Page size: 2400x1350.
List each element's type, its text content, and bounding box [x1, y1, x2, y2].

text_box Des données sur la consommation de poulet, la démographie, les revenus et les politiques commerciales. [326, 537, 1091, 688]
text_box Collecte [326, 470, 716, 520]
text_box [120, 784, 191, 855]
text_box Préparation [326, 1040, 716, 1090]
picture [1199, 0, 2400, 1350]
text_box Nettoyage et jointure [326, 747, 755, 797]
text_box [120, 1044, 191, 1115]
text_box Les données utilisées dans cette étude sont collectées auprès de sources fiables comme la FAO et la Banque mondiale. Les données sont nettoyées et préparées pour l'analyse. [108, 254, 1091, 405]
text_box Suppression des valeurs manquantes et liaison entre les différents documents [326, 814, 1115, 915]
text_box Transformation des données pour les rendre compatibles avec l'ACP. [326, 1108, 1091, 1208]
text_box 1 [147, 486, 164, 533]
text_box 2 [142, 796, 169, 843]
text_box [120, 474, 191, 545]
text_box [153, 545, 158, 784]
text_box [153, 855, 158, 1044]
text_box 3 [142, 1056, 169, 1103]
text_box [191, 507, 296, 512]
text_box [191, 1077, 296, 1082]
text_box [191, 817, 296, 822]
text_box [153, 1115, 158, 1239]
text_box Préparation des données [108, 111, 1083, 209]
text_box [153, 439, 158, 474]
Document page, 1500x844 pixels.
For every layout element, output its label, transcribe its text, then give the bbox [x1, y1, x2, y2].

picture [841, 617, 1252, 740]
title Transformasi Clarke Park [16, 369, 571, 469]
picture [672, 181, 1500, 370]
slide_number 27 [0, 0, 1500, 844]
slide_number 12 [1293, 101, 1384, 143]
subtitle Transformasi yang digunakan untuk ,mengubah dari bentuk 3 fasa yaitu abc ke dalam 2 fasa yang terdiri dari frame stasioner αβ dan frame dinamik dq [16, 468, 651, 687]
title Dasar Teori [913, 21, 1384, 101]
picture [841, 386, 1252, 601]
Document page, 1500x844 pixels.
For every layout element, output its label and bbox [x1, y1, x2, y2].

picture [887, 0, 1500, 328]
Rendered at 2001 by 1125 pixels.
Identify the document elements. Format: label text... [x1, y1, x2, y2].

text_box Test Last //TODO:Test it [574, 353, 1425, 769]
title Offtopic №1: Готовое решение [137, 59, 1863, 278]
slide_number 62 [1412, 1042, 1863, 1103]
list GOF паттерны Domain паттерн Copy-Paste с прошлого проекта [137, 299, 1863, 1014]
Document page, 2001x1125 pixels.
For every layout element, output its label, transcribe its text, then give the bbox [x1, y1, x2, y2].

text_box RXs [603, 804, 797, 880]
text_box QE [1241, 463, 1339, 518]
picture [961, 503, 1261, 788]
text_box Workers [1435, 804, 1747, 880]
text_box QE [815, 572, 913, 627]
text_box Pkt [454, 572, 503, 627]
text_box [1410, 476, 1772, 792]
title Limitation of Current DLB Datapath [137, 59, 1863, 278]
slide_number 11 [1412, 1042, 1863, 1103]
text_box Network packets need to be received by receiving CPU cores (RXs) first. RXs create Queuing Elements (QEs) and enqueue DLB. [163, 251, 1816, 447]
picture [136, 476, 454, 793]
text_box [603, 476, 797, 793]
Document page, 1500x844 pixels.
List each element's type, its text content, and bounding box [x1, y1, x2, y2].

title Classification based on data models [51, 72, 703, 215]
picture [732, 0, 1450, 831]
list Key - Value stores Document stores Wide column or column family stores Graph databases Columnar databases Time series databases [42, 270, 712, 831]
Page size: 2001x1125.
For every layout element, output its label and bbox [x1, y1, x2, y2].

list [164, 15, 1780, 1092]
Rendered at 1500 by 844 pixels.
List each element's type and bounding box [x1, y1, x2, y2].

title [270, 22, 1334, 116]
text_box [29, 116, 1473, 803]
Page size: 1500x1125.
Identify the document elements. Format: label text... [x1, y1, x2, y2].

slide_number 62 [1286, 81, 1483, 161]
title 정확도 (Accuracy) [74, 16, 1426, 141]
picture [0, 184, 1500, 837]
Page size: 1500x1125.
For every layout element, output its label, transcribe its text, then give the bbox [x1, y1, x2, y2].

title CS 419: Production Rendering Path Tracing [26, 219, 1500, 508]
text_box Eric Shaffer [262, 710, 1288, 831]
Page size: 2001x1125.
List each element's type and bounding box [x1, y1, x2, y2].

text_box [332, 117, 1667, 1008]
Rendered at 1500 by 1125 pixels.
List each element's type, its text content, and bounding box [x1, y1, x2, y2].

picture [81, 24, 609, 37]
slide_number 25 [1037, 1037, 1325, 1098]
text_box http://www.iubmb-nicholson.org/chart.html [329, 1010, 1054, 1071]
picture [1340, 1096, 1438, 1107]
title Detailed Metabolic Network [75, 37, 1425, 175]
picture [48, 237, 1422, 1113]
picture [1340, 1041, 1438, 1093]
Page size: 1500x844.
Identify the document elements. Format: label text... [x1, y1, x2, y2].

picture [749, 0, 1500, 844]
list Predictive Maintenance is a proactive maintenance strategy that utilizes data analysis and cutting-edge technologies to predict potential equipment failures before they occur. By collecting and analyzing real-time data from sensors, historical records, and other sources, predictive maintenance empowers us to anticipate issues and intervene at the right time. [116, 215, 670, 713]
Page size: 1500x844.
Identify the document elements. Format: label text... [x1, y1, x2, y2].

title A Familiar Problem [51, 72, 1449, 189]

### WHAT YOU ARE ASKED TO DO:
Count how many lines in the data contain the word "Rendered". Reply with that number only.

### RESPONSE AREA:
3